Soziale Aspekte: Der Leser erhält viele Einblicke in die damaligen sozialen Verhältnisse. Besonders das eingebildete bürgerliche Umfeld in Stuttgart wird hier von Hackländer kritisiert.

"... Demnach stellen Sie eine Putzmacherin, Nähterin etc. über unsere Töchter und erkennen jenen wenigstens in der Gesellschaft den gleichen Rang zu?" "Unter den oben angegebenen Verhältnissen," versetzte der Hauptmann, "allerdings, das heißt in der menschlichen Gesellschaft; in der Gesellschaft dagegen, wie sie ein hohes und verehrungswürdiges Publikum versteht, kann man so etwas freilich nicht verlangen, und da brauche ich nicht einmal einen solch riesenhaften Sprung zu machen, wie von der Nähterin zur Hofrätin, und weiß wohl, daß viel kleinere Rangdifferenzen sich dort nicht zusammenfügen lassen. Dafür ist aber auch, meine Damen," sagte der Hauptmann, welcher warm wurde, "von einer Gesellschaft nichts zu erwarten, in der jede Rangklasse und tausend Taler mehr Vermögen ein eigenes Zimmer, ein eigenes Lokal bedingen."

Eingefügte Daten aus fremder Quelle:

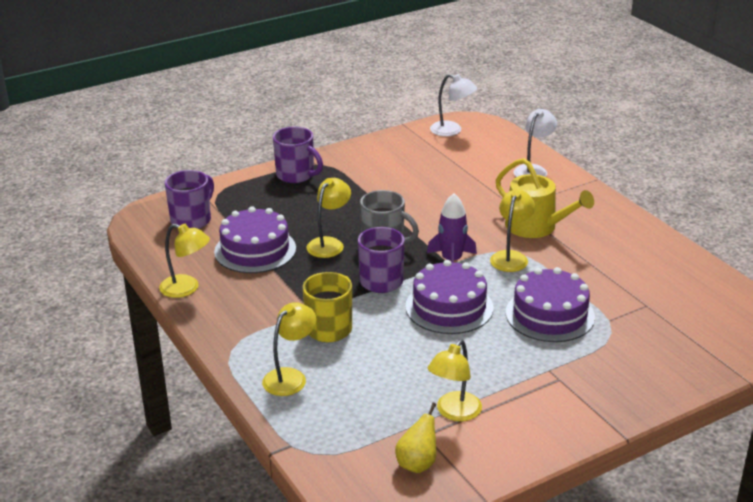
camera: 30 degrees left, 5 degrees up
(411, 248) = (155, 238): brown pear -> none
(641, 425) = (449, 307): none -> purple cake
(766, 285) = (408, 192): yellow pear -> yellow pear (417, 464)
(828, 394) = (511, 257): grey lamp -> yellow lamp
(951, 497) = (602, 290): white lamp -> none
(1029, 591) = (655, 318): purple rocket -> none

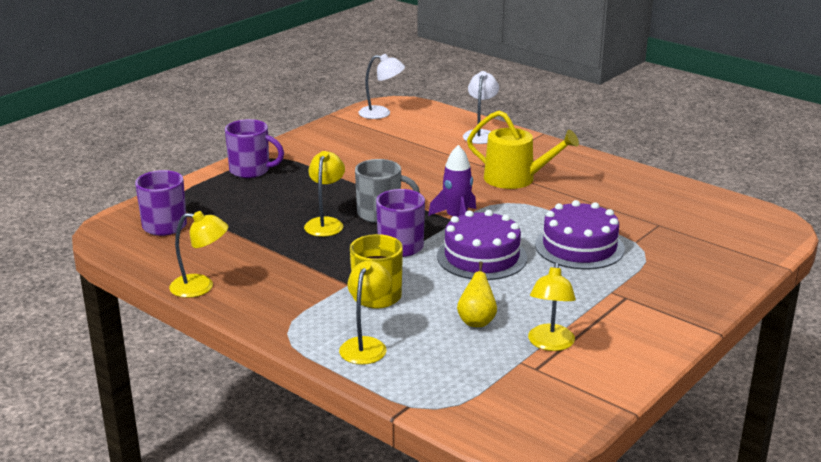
camera: 20 degrees left, 5 degrees down
(255, 250) = (252, 241): purple cake -> none
(417, 464) = (546, 395): yellow pear -> yellow pear (476, 321)
(511, 257) = (510, 206): yellow lamp -> none

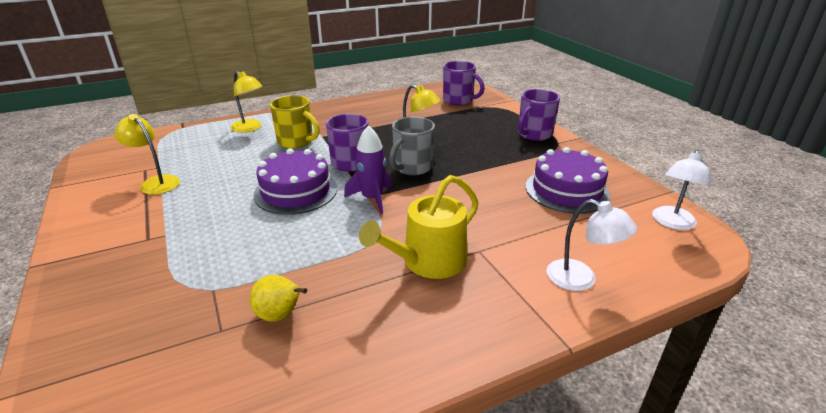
camera: 115 degrees right, 5 degrees up
(201, 287) = (370, 100): yellow lamp -> none
(476, 321) = (220, 165): yellow pear -> yellow pear (280, 315)
(579, 247) = (249, 247): purple cake -> purple cake (567, 190)

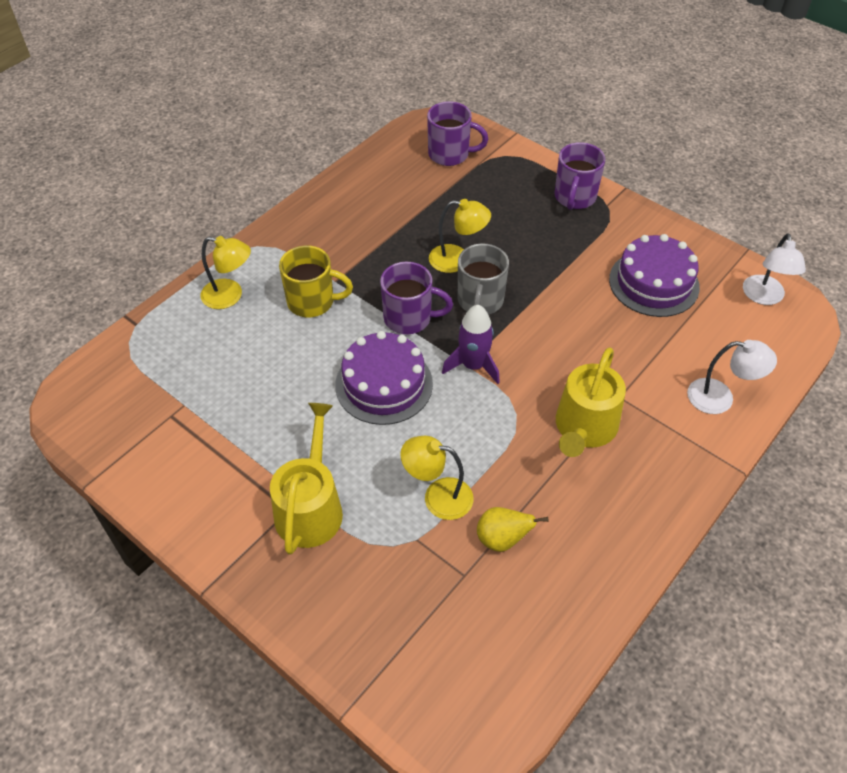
camera: 25 degrees left, 20 degrees up
(156, 182) = (208, 430): yellow lamp -> yellow lamp (438, 496)
(163, 242) = (310, 507): none -> yellow watering can

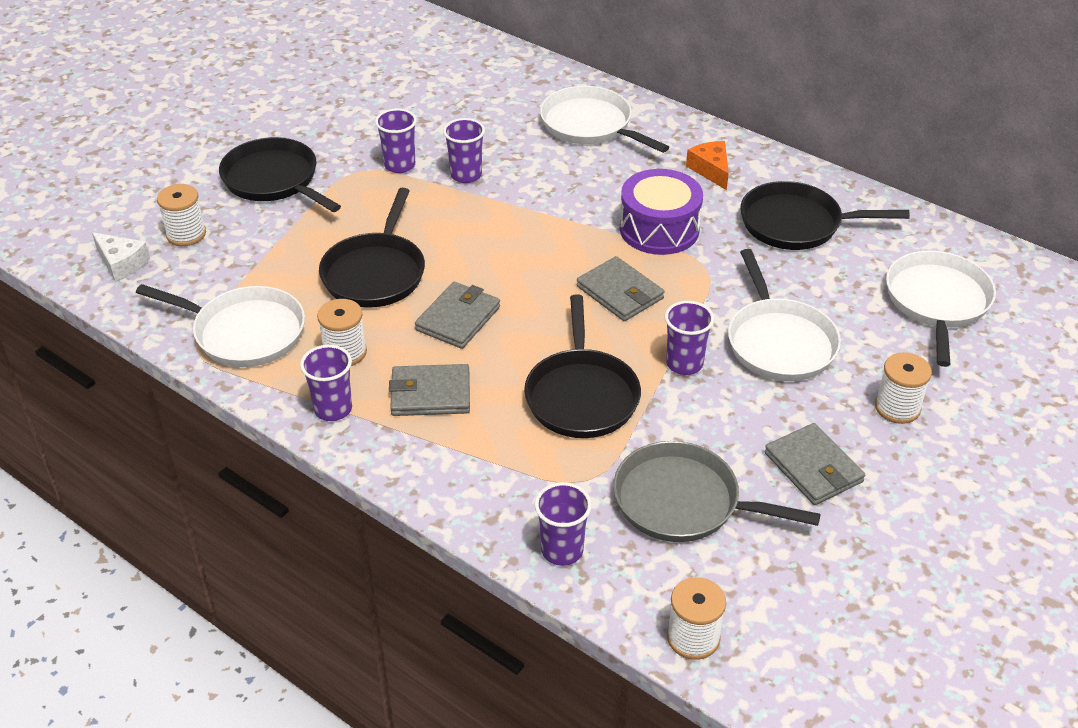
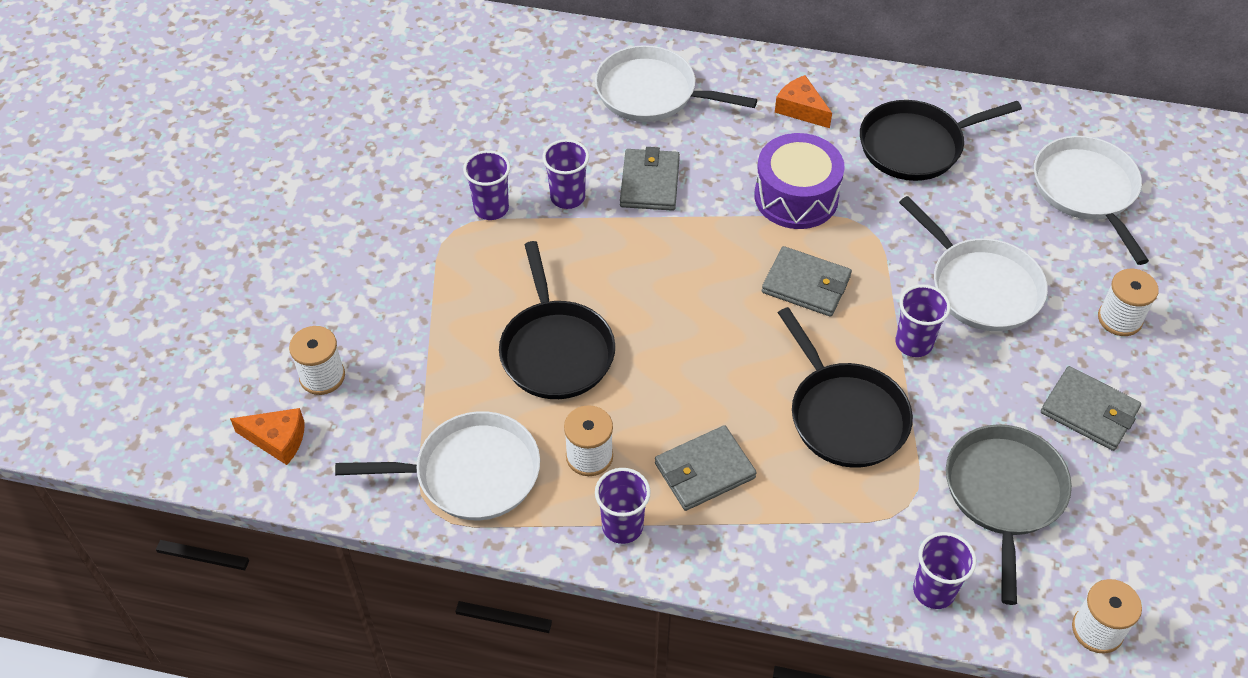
camera: 25 degrees left, 10 degrees up
(121, 264) = (277, 440): white cheese -> orange cheese
(273, 180) = (369, 273): black pan -> none
(458, 318) = (673, 373): grey wallet -> grey wallet (649, 183)
(683, 502) = (1004, 494): grey pan -> grey pan turned 105 degrees clockwise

"Sie wollen demnach," kreischte die Sekretärin, "alle Standesunterschiede niederreißen?"
"Durchaus nicht," sagte ruhig der Hauptmann, "aber alle Standesüberhebungen, wenn ich es könnte, mit den Füßen niedertreten. Ich kann und will nunmal nicht einsehen, daß der, welcher in glücklicheren Verhältnissen geboren ist, als ich, berechtigt sein soll, mir auf dem Kopf herumzutreten, und mich fühlen zu lassen, er sei aus einem besseren Stoff als ich." ... ...

"Sie wollten sagen," versetzte der Hauptmann, ironisch lächelnd, "daß jene Klasse der menschlichen Gesellschaft nicht so die Mittel hat, ihr Tun und Lassen zu verschleiern, wie andere, und daß man viel eher reden hört von den Fehltritten von zwanzig Putzmacherinnen, als von denen einer einzigen Bürgerstochter. Ich gebe das gern zu, nur müssen Sie bedenken, daß die Ansicht, welche Sie von dem Lebenswandel dergleichen Mädchen haben und welche Sie, meine Damen, täglich aussprechen, sehr viel Schuld an der Immoralität derselben trägt. Wenn jemand weiß, Sie halten ihn unbedingt für einen Dieb, weil sein Bruder einer war, so denkt er vielleicht: was hilft's mir, daß ich nicht stehle, man glaubt mir's doch nicht! -- -- Ich will das gerade nicht entschuldigen, aber es ist so." ...
Der Hauptmann schwieg, die Damen schwiegen auch, nicht als ob sie sich überwunden gefühlt, nein, sie erkannten den Hauptmann nicht mehr als ebenbürtigen Gegner und hielten es unter ihrer Würde, demselben ferner zu antworten, und als bald darauf die Teegesellschaft auseinander ging, als alle der Frau Stadträtin Schwämmle versicherten, einen köstlichen Abend verlebt zu haben, und darauf die meisten voll Gift und Galle schieden, war es stillschweigend unter ihnen ausgemacht, den Hauptmann zu keiner Teegesellschaft mehr einzuladen.